Pierwszy raz oczami wyobraźni widziałem ją w ćwierćfinale w 2007 roku, kiedy Aga pokonała Marię Szarapową, która broniła tytułu. Wtedy w czwartej rundzie pokonała Polkę Sahar Peer. Myślę, że taka historia powtarzała się potem parę razy. Agnieszka robiła nam apetytu - grała dobrze, widowiskowo i nagle zaciągała hamulec ręczny. Może rzeczywiście teraz też trzeba się tego obawiać? Kiedy turniej się rozpędza to Agnieszka hamuje. Może to kwestia głowy. Ona nie czuje się tam tak komfortowo, jak na Australian Open czy Wimbledonie.
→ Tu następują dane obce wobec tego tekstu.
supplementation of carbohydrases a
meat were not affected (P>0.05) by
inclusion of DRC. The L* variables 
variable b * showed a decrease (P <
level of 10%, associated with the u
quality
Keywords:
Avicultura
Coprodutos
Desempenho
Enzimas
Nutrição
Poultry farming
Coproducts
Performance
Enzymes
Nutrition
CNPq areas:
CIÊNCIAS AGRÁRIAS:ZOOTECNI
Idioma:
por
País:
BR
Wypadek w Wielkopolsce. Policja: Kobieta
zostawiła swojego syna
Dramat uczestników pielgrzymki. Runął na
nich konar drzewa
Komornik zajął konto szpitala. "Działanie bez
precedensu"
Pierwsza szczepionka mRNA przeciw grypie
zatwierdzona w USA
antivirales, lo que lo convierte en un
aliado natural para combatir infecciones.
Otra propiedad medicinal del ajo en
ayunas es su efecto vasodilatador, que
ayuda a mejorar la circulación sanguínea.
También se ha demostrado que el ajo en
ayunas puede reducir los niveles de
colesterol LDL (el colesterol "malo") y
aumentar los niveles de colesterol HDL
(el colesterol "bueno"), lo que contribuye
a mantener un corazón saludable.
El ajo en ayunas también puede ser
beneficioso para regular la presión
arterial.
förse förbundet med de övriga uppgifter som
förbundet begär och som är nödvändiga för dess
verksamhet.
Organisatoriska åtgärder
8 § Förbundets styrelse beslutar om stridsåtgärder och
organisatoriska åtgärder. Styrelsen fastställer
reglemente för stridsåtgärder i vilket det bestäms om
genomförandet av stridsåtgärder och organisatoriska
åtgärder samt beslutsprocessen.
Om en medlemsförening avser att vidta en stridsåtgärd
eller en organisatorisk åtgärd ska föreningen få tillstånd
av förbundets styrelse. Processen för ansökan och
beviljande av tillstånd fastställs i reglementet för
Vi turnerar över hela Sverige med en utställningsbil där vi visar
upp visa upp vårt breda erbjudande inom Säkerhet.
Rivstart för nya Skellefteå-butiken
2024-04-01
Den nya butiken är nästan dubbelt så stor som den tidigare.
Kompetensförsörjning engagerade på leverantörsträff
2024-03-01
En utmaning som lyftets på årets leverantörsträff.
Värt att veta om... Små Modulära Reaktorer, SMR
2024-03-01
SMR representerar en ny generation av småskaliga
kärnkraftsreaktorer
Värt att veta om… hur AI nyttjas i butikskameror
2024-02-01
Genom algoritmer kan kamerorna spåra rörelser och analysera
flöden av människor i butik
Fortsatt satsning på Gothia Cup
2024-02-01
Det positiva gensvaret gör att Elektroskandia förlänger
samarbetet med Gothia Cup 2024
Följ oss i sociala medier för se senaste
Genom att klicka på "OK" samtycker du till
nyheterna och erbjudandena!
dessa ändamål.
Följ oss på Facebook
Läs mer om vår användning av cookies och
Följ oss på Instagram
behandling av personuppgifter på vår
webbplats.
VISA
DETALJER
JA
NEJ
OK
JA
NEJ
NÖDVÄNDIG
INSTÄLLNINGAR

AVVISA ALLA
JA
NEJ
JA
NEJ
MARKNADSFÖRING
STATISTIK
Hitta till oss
To też może grać jakąś rolę. Aczkolwiek to, co pokazała ostatnio predestynuje nas do typowania, że Polka zagra w ćwierćfinale. Na razie najważniejsze są jednak pierwsze mecze.

Wczoraj oglądaliśmy w Nowym Jorku mecz Jerzego Janowicza z Novakiem Djokoviciem. Widziałeś w tym meczu coś co pozwala z optymizmem patrzeć na powrót Janowicza do poważnego tenisa?

Mogę się pochwalić, że to troszkę przewidziałem. Liczyłem, że mecz będzie zacięty i dwa pierwsze sety takie były. Obie partie rozstrzygały się dosłownie kilkoma piłkami. To sygnał od Janowicza, że chce wrócić do czołówki. On ma papiery, by wrócić najpierw do pierwszej setki. Czy mu się uda - to zupełnie inna bajka. Teraz Janowicz jest w okolicach 250. miejsca w rankingu ATP. Przed nim masa chłopaków z podobnymi aspiracjami. Tutaj jest kwestia determinacji i woli walki. Wczoraj mu tego nie brakowało. Pytanie, czy przebijając się przez turnieje niższej rangi Janowicz będzie równie zdeterminowany jak na głównym korcie w nowym Jorku. Niedługo się przekonamy, bo Janowicz ma już tylko kilka startów dzięki zamrożonemu rankingowi. Później będzie musiał występować w challengerach, bo na turnieje ATP będzie miał za słaby ranking.